BEGIN DATA TO USE

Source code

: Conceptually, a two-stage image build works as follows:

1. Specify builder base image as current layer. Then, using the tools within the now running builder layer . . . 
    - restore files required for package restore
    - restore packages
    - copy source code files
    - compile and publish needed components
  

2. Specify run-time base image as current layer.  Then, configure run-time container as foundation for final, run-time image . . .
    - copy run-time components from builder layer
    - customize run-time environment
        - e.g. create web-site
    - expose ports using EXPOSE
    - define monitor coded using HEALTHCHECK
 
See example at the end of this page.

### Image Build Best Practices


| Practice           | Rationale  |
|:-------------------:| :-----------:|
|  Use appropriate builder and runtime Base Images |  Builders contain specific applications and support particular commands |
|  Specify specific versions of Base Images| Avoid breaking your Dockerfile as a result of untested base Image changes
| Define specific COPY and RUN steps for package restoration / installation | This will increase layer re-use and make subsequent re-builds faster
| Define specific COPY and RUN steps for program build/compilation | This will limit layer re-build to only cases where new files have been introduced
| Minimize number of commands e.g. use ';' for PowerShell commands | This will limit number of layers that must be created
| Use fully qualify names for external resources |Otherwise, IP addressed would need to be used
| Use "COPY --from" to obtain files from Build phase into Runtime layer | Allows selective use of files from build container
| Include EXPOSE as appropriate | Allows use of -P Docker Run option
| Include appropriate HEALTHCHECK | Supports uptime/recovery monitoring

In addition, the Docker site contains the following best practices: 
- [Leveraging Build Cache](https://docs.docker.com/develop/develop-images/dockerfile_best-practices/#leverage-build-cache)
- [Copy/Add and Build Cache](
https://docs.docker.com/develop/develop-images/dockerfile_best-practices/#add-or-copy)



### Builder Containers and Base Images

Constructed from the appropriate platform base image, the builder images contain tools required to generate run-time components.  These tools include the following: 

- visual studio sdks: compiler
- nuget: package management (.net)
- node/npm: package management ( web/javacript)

END DATA TO USE
BEGIN DATA TO USE

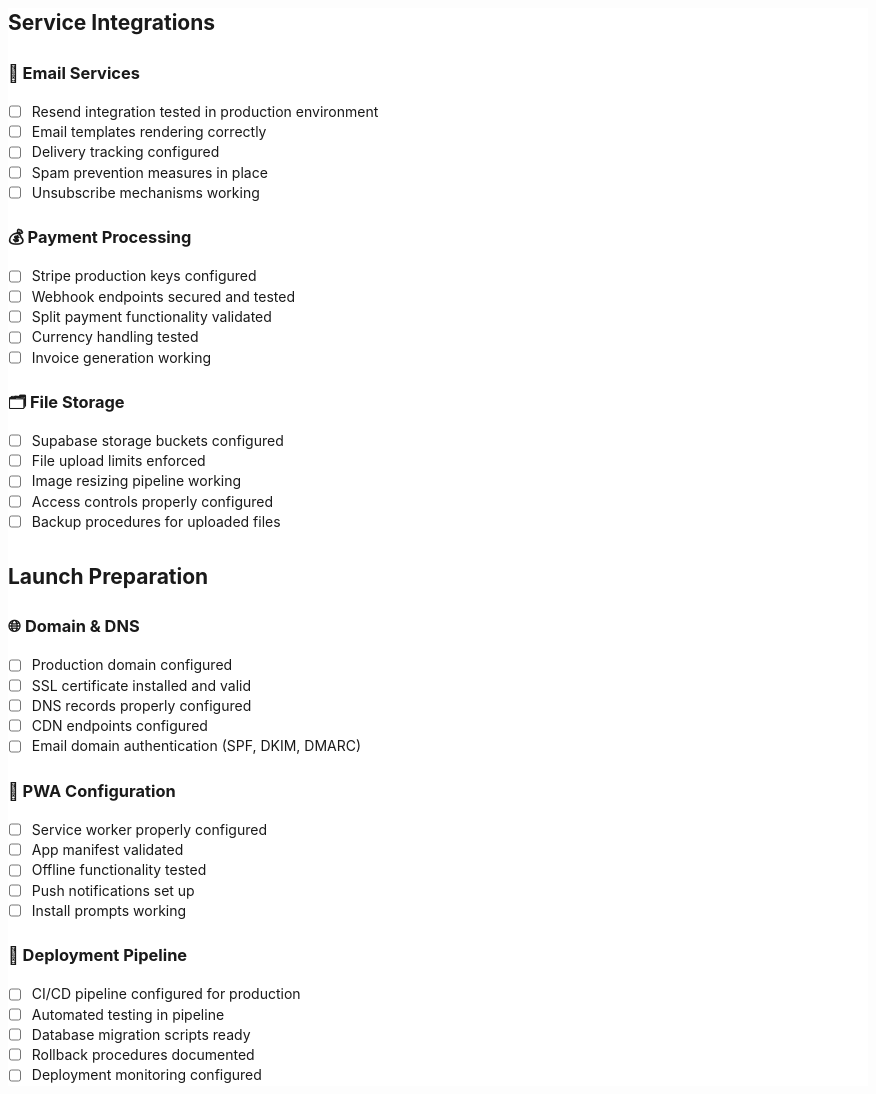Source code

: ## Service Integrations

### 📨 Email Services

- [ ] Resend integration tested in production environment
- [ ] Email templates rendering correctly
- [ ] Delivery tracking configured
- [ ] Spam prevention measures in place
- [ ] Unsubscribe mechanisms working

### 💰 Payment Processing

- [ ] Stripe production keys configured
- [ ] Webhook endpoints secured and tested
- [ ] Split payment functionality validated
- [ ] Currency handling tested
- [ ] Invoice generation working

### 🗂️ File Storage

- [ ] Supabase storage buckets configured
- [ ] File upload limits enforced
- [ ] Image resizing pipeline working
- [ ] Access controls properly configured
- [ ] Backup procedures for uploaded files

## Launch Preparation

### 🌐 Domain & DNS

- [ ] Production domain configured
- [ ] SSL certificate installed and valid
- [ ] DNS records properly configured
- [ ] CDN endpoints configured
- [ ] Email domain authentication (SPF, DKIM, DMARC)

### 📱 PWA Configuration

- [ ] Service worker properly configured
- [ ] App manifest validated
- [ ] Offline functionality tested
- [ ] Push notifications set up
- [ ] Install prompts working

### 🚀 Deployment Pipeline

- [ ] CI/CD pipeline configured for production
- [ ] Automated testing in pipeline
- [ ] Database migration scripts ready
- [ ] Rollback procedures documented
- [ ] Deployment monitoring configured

END DATA TO USE

> [PROMPT]: Repeat exactly the lines of the listing above, from the one with "- [ ] Production domain configured" down to the one with "### 🚀 Deployment Pipeline"; both of those lines belong in the range.

> [YOUR SOLUTION]:
- [ ] Production domain configured
- [ ] SSL certificate installed and valid
- [ ] DNS records properly configured
- [ ] CDN endpoints configured
- [ ] Email domain authentication (SPF, DKIM, DMARC)

### 📱 PWA Configuration

- [ ] Service worker properly configured
- [ ] App manifest validated
- [ ] Offline functionality tested
- [ ] Push notifications set up
- [ ] Install prompts working

### 🚀 Deployment Pipeline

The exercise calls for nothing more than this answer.